Q2. __________ is a thermal process in which rapid heat transfer takes place to phase shift the water to a vapor.

  1. Puffing
  2. Tempering
  3. Drying
  4. All of the above

ANSWER: 1. Puffing

  • Explanation: Puffing is a thermal process that involves rapid heat transfer to change the phase of water from liquid to vapor. For grain to puff, two things must happen: the grain must be steeped or boiled, and the environment surrounding the grain must experience a substantial, abrupt pressure drop. The most commonly utilized cereals for puffing are rice and wheat. They’ve been inflated up to look like entire kernel grains.


Q3.  Milk is heated to about 65 °C before homogenization in order to inactivate _______?

  1. Glucose oxidase
  2. Lipase
  3. Lactases
  4. Invertases

ANSWER- 2. Lipase

  • Explanation – For milk to be preserved for longer periods, lipases must be inactivated. The emulsified fat in milk cream is easily broken down by lipases. As a result, the efficacy of homogenization may be reduced, as the presence of lipase causes the fat molecules in the milk to separate during homogenization.


Q4. The main principle of low-temperature storage is?

  1. Killing of microbes
  2. Reduction in the rate of enzymic and microbial changes
  3. Reduction of moisture loss
  4. None of the above

ANSWER: B. Reduction in the rate of enzymic and microbial changes

  • Explanation: Low-temperature storage is extensively utilized because it is thought to be one of the greatest ways to postpone several physiological, biochemical, and pathological processes involved with postharvest quality loss. Because of its direct effect on the pace of enzyme-catalyzed processes, lowering the storage temperature lowers the rate of respiration and metabolism in general. Many postharvest pathogens’ rates of development and pathogenicity are also slowed by low temperatures.

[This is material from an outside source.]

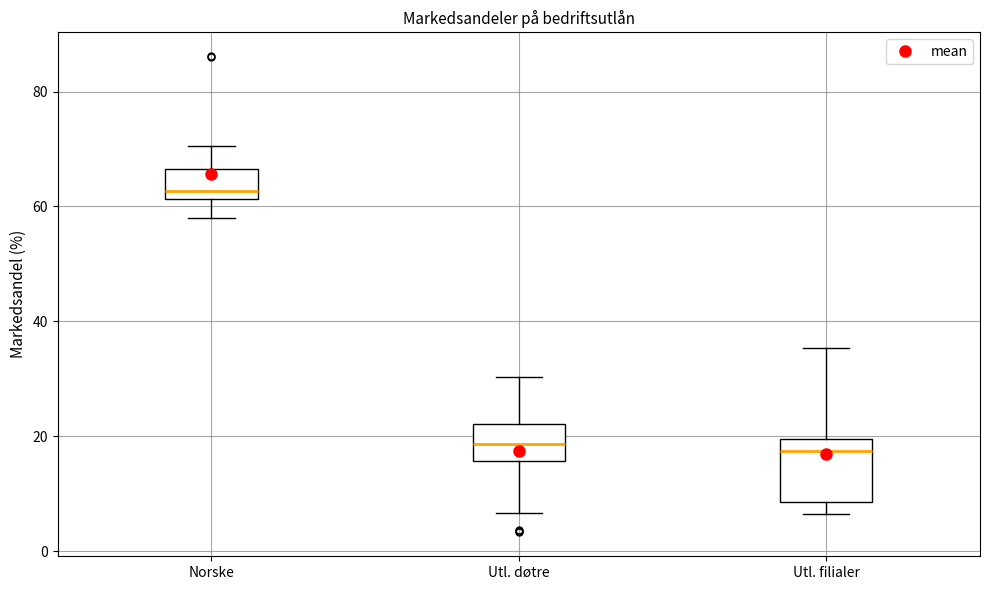

Comparing the boxes themselves (not the whiskers), which one is the tallest?

Utl. filialer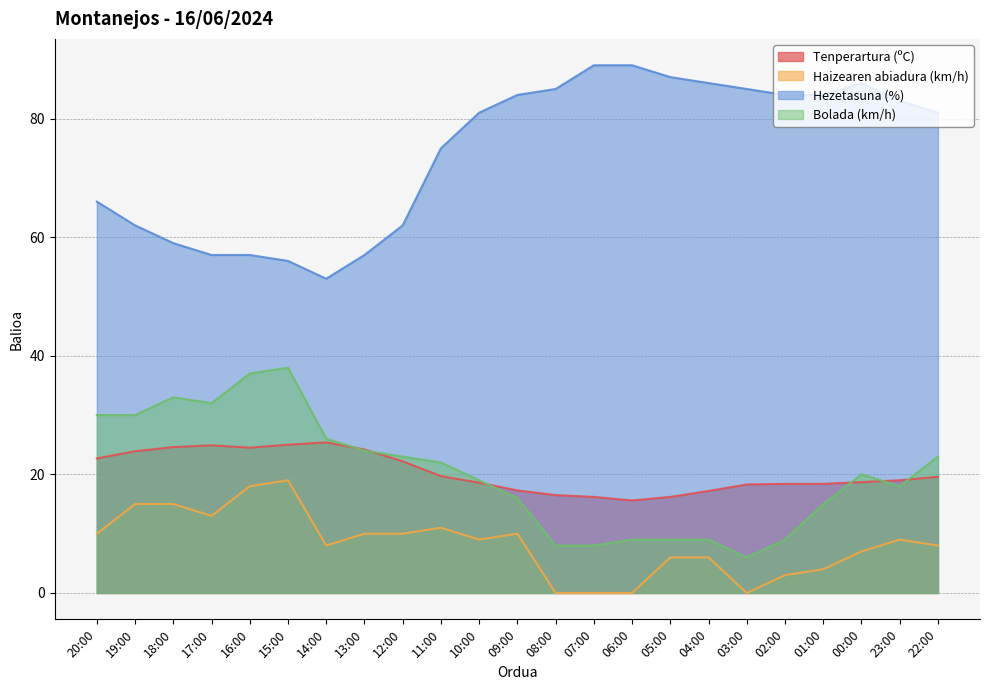

What is the label of the 15th point from the left?

06:00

Q5.  In AA quality eggs, the air cell does not exceed ________ in depth.

  1. 3/16 inches
  2. ¼ inches
  3. ½ inches
  4. 1/8 inches

ANSWER – D. 1/8 inches

  • Explanation – When the egg is first laid, it has no or only a little air cell. Its temperature is around 105°F (40.6°C), and the liquids contract more than the shell as the egg cools. The inner shell membrane separates from the outer shell membrane as a result of this contraction, forming an air void. When the egg is held air cell upward, the depth of the air cell is measured from top to bottom. The shell of an AA Quality egg is clean, undamaged, and typical. The air cell is not more than 1/8 inches deep, may move freely, and can be free or bubbly.